Please turn the listing below into a numbered list, dropping the blank lines and the pictures.

[Chart analysis data]
..........
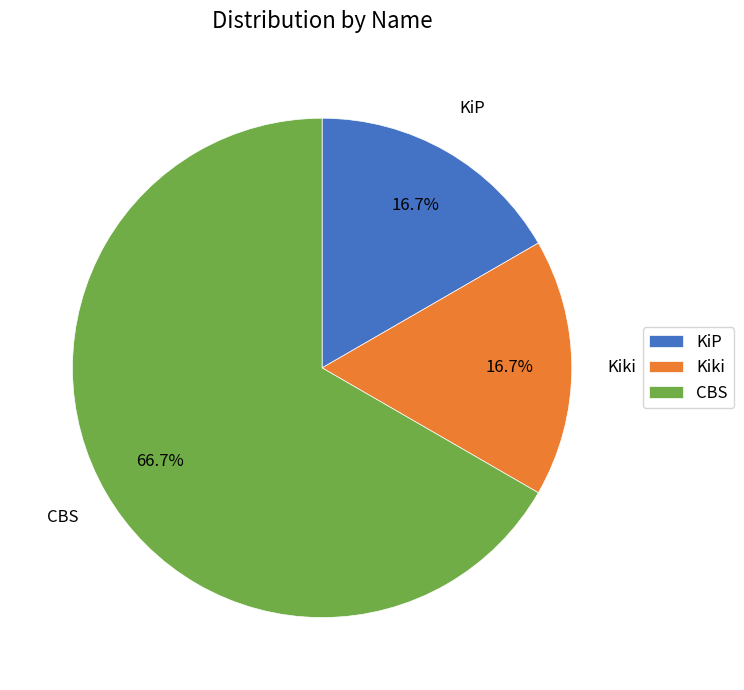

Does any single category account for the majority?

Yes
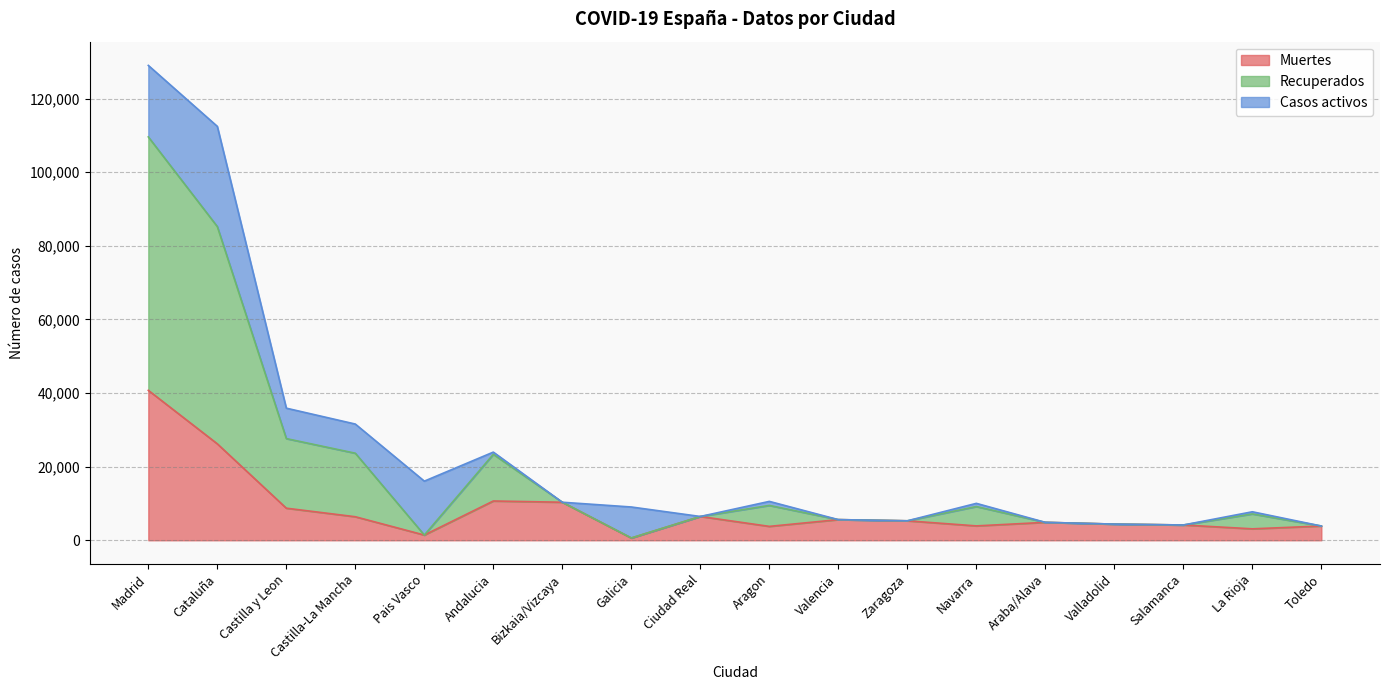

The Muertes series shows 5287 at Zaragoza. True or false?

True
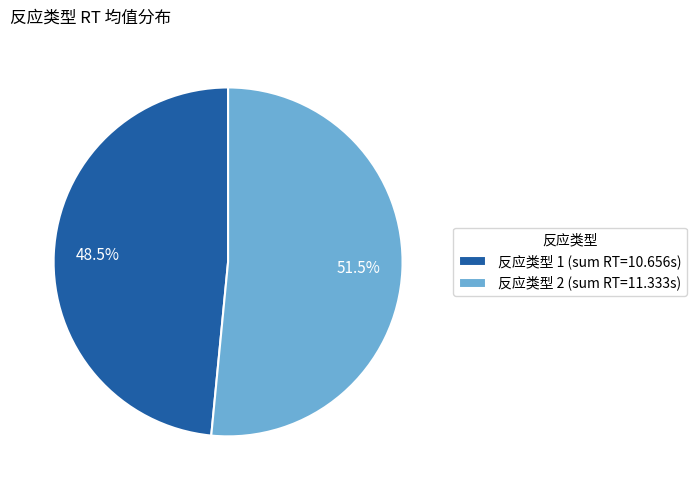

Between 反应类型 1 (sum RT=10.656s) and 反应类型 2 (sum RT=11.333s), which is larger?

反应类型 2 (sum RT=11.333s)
..........
◆ REPLY TO THE TASK
1. Does any single category account for the majority?
2. Yes
3. The Muertes series shows 5287 at Zaragoza. True or false?
4. True
5. Between 反应类型 1 (sum RT=10.656s) and 反应类型 2 (sum RT=11.333s), which is larger?
6. 反应类型 2 (sum RT=11.333s)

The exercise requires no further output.